Source extract:
* Start *

Economics in One Lesson Part 3

 Chapter XX Do Unions Really Raise Wages?

"Wages are basically determined by labor productivity." In other words, wages are simply another manifestation of the law of supply and demand. Employers demand productive employees. The supply can fluctuate, but employers must either pay competitive wages or put up with sub par employees while their competitors get better, more efficient employees. 

"Emotional economics has given birth to theories that calm examination cannot justify. One of these is the idea that labor is being "underpaid" generally. This would be analogous to the notion that in a free market prices in general are chronically too low." I loved this quote for the phrase, 'emotional economics' which I do recognize as a problem all too often. 

Hazlitt offers an example as to why unions don't raise real wages. He gives several groups, and assumes they all unions, to different levels of effectiveness. One group succeeds in raising their wages 50%, one group 40%, one 30%, one 20%, one 10%, and one group gains no extra wages. So the last group is no better off and no worse off, while many get more money. Not bad, right? Except that, as discussed in earlier chapters, that money, or better thought of as value, must come from somewhere, which eventually will be manifest in cost of living. With an average raise in wages of 25%, cost of living will catch up to an equal 25% increase. Not too bad for the group that got a 50% increase in wages. Pretty terrible for the group that got none. 

Some like to dream of a utopia where a raise in wages comes exclusively out of the profits of the higher ups in the company. This fantasy doesn't work for a couple of reasons. I recently saw an example where someone took the total yearly income of the CEO of Starbucks, millions of dollars. What excess, how unfair! But if you took every penny of it and distributed it to all Starbucks employees equally, they'd all get a $0.42/week raise. Not exactly life changing. And suppose we do something like that, shrink CEO profits down to what we think is "fair", not so high above workers. Then the incentive to invest in that company tanks. Employees don't get new equipment, remodels, new uniforms, and eventually it becomes a terrible place to work. 

Many union policies operate "under the assumption that there is just a fixed amount of work to be done, a definite "job fund" which has to be spread over as many people and hours as possible so as not to use it up to soon." This is untrue. "Work creates work". Timely and efficient completion of a project invites further projects and further investors. These types of policies reduce productivity, and as explained at the beginning of the chapter, "wages are basically determined by labor productivity."

* End *

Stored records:
* Start *

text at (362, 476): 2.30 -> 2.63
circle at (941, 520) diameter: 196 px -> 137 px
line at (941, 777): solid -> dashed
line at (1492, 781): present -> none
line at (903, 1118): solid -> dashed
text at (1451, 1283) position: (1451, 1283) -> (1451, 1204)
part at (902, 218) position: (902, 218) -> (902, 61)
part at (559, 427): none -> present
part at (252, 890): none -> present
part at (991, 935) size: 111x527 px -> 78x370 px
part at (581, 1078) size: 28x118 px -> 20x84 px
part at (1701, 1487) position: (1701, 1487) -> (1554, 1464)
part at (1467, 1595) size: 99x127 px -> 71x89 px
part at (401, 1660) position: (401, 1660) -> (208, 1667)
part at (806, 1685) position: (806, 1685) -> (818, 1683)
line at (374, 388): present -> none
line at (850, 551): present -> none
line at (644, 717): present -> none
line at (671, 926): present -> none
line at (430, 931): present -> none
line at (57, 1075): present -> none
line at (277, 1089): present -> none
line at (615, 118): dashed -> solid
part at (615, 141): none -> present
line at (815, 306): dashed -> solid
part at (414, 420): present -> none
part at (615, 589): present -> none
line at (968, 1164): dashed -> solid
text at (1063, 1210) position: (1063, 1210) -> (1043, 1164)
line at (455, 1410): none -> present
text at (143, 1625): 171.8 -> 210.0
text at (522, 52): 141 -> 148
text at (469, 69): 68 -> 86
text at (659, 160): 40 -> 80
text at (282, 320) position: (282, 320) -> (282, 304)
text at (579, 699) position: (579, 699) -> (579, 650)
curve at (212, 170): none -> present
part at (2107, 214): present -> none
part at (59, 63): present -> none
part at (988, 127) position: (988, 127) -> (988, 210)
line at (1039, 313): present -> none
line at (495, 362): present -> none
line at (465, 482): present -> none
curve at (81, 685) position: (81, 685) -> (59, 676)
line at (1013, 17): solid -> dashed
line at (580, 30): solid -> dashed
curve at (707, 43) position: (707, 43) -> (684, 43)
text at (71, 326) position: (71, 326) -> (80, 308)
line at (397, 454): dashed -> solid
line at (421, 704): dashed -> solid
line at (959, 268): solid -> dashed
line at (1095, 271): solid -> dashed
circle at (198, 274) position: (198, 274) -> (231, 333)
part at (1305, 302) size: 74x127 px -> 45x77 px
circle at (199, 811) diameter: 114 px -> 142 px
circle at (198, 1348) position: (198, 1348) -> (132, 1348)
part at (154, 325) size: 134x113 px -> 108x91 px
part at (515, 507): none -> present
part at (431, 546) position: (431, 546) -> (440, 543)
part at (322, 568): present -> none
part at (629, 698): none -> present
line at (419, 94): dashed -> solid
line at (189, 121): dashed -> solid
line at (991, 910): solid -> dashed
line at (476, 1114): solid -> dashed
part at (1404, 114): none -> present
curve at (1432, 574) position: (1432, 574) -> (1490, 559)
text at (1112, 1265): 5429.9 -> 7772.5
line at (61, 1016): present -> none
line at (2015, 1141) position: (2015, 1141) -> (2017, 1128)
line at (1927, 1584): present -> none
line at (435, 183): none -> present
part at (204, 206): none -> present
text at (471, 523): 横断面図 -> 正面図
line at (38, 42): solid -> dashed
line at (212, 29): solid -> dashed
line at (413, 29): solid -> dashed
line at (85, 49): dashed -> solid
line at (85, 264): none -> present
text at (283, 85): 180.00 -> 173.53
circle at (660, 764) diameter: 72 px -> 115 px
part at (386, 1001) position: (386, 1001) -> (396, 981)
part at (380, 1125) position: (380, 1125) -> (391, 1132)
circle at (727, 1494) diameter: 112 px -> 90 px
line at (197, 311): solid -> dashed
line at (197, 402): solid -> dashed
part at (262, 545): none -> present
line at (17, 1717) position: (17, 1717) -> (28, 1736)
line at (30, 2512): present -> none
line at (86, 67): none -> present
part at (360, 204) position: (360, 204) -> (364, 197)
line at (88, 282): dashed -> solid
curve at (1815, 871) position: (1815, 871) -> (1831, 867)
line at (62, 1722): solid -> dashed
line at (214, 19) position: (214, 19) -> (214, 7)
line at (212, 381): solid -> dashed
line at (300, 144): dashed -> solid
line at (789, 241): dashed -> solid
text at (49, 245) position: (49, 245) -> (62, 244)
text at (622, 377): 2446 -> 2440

* End *

Set task:
Rewrite the stretch of the union wages chapter summary from "Economics in One" through "more efficient employees.", swapping "labor productivity" for "worker output".

Task output:
Economics in One Lesson Part 3

 Chapter XX Do Unions Really Raise Wages?

"Wages are basically determined by worker output." In other words, wages are simply another manifestation of the law of supply and demand. Employers demand productive employees. The supply can fluctuate, but employers must either pay competitive wages or put up with sub par employees while their competitors get better, more efficient employees.